I mention this only to put the contemporary problems of counselling young women into some perspective. Especially now that vaccination against some of the more common and troublesome varieties of Human Papilloma Virus is possible. Vaccination has always had its opponents, and HPV is no different. But for my practice, there seem to be two major questions that arise: the need for continuing screening after vaccination, and the need for vaccination if a woman has already had a pre-cancerous condition treated.

These are confusing, if not vexing questions. There are at least 15 types of HPV that cause cancer but only two major varieties that account for the vast majority of cases in the community: types 16 and 18 (they’re numbered, rather than given cutesy names). These are the strains that are incorporated into the current vaccines. So if a woman has already had dysplasia -the pre-cancerous condition caused by the virus- it will have been caused by only one of those types and she is still vulnerable to the other. And therefore she still needs to be vaccinated. I get asked this every day, I think. Fortunately the schools in my province have incorporated the HPV vaccination into the early grades at school -hopefully before sexual exposure- so the question may well be an anachronism in the foreseeable future.

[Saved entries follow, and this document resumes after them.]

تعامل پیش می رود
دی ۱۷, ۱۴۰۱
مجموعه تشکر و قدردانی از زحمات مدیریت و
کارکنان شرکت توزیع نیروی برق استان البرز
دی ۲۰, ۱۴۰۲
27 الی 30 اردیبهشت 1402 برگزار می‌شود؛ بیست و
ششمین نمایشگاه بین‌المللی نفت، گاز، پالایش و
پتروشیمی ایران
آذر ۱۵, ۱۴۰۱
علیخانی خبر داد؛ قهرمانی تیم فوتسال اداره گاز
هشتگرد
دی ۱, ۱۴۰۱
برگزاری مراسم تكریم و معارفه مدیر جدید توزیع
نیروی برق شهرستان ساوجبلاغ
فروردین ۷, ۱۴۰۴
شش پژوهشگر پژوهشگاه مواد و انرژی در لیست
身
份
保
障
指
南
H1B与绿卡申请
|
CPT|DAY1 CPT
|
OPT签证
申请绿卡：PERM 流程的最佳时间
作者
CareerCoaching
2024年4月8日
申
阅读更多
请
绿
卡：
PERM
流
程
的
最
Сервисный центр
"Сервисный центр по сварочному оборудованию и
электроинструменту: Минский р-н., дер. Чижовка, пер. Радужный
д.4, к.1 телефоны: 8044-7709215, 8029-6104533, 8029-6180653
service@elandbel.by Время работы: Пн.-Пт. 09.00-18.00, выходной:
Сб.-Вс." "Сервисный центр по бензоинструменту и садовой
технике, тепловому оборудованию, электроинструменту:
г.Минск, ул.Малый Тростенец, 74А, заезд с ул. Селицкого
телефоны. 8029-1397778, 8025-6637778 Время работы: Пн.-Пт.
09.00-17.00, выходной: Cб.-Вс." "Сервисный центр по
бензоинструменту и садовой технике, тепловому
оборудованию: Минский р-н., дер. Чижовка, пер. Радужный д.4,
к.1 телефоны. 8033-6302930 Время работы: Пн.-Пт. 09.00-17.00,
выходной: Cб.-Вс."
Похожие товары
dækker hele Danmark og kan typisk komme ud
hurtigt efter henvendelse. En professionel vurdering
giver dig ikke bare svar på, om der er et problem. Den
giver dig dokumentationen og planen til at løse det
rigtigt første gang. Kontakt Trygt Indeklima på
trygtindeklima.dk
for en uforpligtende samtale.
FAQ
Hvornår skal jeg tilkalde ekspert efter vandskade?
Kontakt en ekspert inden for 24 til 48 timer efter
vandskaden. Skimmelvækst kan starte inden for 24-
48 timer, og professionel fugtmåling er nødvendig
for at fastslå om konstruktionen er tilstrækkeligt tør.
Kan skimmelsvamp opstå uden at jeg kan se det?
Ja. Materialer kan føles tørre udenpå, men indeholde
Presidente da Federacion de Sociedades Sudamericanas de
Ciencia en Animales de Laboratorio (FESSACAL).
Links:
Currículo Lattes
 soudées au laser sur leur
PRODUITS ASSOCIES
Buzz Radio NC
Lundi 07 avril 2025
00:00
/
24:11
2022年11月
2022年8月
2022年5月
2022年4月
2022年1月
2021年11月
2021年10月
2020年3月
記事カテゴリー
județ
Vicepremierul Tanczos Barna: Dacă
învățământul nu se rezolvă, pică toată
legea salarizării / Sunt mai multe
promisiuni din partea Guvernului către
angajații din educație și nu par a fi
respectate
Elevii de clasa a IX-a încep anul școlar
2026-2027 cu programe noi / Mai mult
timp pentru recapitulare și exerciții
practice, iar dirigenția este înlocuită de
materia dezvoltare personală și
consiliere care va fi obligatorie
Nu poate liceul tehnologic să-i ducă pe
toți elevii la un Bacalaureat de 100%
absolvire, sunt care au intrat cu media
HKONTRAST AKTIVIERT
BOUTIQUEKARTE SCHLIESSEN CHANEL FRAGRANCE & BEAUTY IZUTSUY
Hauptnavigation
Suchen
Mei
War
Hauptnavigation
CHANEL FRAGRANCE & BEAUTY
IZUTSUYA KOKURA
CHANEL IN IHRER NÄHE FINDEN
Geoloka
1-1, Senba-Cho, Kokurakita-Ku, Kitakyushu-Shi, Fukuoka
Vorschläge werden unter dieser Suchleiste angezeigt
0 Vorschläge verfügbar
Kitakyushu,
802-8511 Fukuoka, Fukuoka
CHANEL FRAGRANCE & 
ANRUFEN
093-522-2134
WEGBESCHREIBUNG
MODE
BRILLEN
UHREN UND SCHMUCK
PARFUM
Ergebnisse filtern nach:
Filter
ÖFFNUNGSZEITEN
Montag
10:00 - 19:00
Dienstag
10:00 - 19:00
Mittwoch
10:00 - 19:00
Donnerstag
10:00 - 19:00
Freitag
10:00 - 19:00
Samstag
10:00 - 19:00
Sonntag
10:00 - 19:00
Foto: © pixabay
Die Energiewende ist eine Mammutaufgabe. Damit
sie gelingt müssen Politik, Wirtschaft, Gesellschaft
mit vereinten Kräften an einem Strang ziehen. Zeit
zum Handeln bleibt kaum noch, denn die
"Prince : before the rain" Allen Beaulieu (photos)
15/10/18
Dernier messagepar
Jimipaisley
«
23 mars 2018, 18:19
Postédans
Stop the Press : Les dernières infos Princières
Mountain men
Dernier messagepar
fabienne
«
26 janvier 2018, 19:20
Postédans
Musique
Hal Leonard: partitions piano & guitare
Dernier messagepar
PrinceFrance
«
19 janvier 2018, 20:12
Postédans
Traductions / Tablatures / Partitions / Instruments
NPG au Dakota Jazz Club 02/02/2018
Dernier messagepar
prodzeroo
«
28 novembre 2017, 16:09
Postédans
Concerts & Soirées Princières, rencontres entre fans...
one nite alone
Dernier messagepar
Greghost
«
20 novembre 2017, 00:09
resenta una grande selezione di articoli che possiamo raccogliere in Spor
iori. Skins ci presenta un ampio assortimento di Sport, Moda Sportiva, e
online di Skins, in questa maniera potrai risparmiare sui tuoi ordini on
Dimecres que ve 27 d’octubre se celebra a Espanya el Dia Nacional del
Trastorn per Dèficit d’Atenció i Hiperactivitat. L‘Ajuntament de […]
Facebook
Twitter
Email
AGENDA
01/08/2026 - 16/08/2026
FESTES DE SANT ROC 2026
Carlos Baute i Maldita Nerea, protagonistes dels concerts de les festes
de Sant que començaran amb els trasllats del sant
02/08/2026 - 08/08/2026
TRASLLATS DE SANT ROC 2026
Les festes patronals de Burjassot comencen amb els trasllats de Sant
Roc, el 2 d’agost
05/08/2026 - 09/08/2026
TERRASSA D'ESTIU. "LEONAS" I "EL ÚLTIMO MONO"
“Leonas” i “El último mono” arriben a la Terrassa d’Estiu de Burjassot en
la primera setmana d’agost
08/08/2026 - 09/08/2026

But the need for continuing screening in a vaccinated population is more difficult to understand in an era brought up on the concept of herd immunity: the idea that the more people who are vaccinated, the less prevalent the virus, and hence the less chance of being exposed to it. What tends to get forgotten, however, is that there is never a completely protected group: we are a heterogeneous society with new, unprotected people entering it from outside; immunity may wane; less common strains or perhaps novel viruses might gain prevalence and not be incorporated into the contemporary vaccine products. No, there are many reasons not to let down the guard of vigilant surveillance.

But a problem still persists: HPV doesn’t behave at all like a sexually transmitted infection in the minds of most people. We have come to expect cause and effect to be temporally accountable: the unprotected sexual encounter last week results in identifiable symptoms this week. Blame is assignable; lessons are learned. But with HPV, cause and effect are often separated by uncharted and imponderable years of time. There are seldom symptoms, seldom acquired wisdom. No one -or everyone- seems culpable: a difficult take-home message indeed. As I have already suggested, the voyage from Pap to Prevention is a stormy one.

But maybe this is just a generational thing: what we find difficult to assimilate today, will be greeted with a knowledgeable shrug tomorrow. We are creatures of more than structural evolution; more than linear accrual. As Shakespeare says: We know what we are, but know not what we may be. Or even better: Lord, what fools these mortals be!